As a parent of a child in Los Angeles schools, it’s likely you’ve spent a lot of time thinking about your child’s future. You might have started stressing about your child’s path to college long before they began the application process. But UCLA Director of Undergraduate Admissions Gary Clark advises parents to focus more on helping their children find what they love, rather than spending years crafting a resume for college.
With so many accomplished applicants, what qualities does UCLA look for that help a candidate stand out?
First and foremost, we look at the academic qualifications of the student. We want to see not only that a student has done well in high school, but [that she or he] has taken a rigorous program. So if their school offers AP or IB or honors classes, we encourage students to take advantage of those courses and challenge themselves academically.
Other than that, we want to see students getting involved outside of the classroom. That can take a lot of different forms. Maybe it’s being involved in clubs. It could be working part time or even taking care of a sibling at home. It’s not necessarily the length of the resume that matters, as much as the depth of commitment to what the student is doing that stands out. They don’t have to be doing 10 or 12 different things. If we see that they are engaged in three or four different things consistently and taking on progressive leadership, that is compelling for us. When they come to campus, those are the type of students who are going to get involved and follow something through to the end.
How can parents help their kids find what they are passionate about, even at a young age, so that they find their way to the right college major or career path?
What parents can do is really encourage their students to cultivate the things that they really enjoy and are doing for the right reasons. Especially at an early age, I don’t want parents or students strategizing about what they think a college might want to see in the future. Even in high school, they should do what they love. That’s what really stands out in an application. You can tell when a student writes about something they are passionate about.

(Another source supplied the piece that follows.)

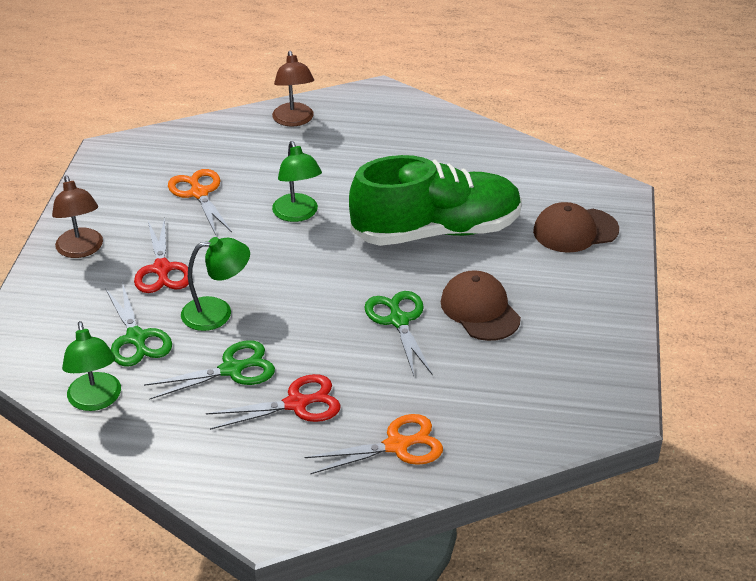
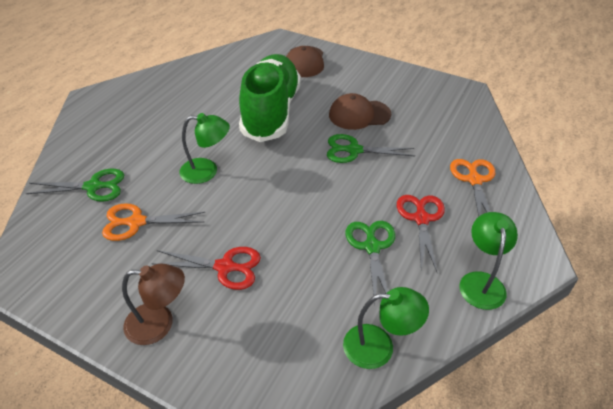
camera: 70 degrees left, 5 degrees up
green scissors [105,282,172,366] -> green scissors moved to [25,169,124,202]
green lamp [181,237,250,331] -> green lamp moved to [459,212,518,310]
brown lamp [272,51,314,126] -> none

Just encourage kids to explore and try new things and then do the things that they love.
How can parents help their children be successful and happy when they are in college?
One of the big challenges students face today is that fewer and fewer students are given the opportunity to fail. That may sound strange, but they have often been so supported by their parents that when they get to college and they are on their own for the first time, they don’t have Mom or Dad looking over their shoulder to make sure they are keeping up with assignments. When they get a bad grade, they often don’t know how to handle it.
The way parents support their children in college needs to begin in high school. Allow them to be in the driver’s seat on the college-admissions process and to take ownership of their assignments and grades, because when they get to college there is nothing Mom or Dad can do about it. Parents need to help students build the skill set to be self-advocates and to speak up for themselves in high school, so when they go off to college by themselves for the first time, they can handle the challenges that come their way.
What do you think parents worry too much about in the college application process?
Many parents will often fixate on one school. They think there is only one right school for their son or daughter, when the truth is there are many great options. As highly selective as many colleges have become, predicting an admissions decision is next to impossible. The quality of the applicant pool is extremely high and even if you are a really good student, there are no guarantees.
The best thing parents can do is to help their sons and daughters create a broad list, to be sure that they identify a couple of schools that they are confident they will get into and then to be excited about those schools. Parents shouldn’t confuse selectivity with quality. Don’t assume that because an institution is highly selective, that it is the right place for your son or daughter.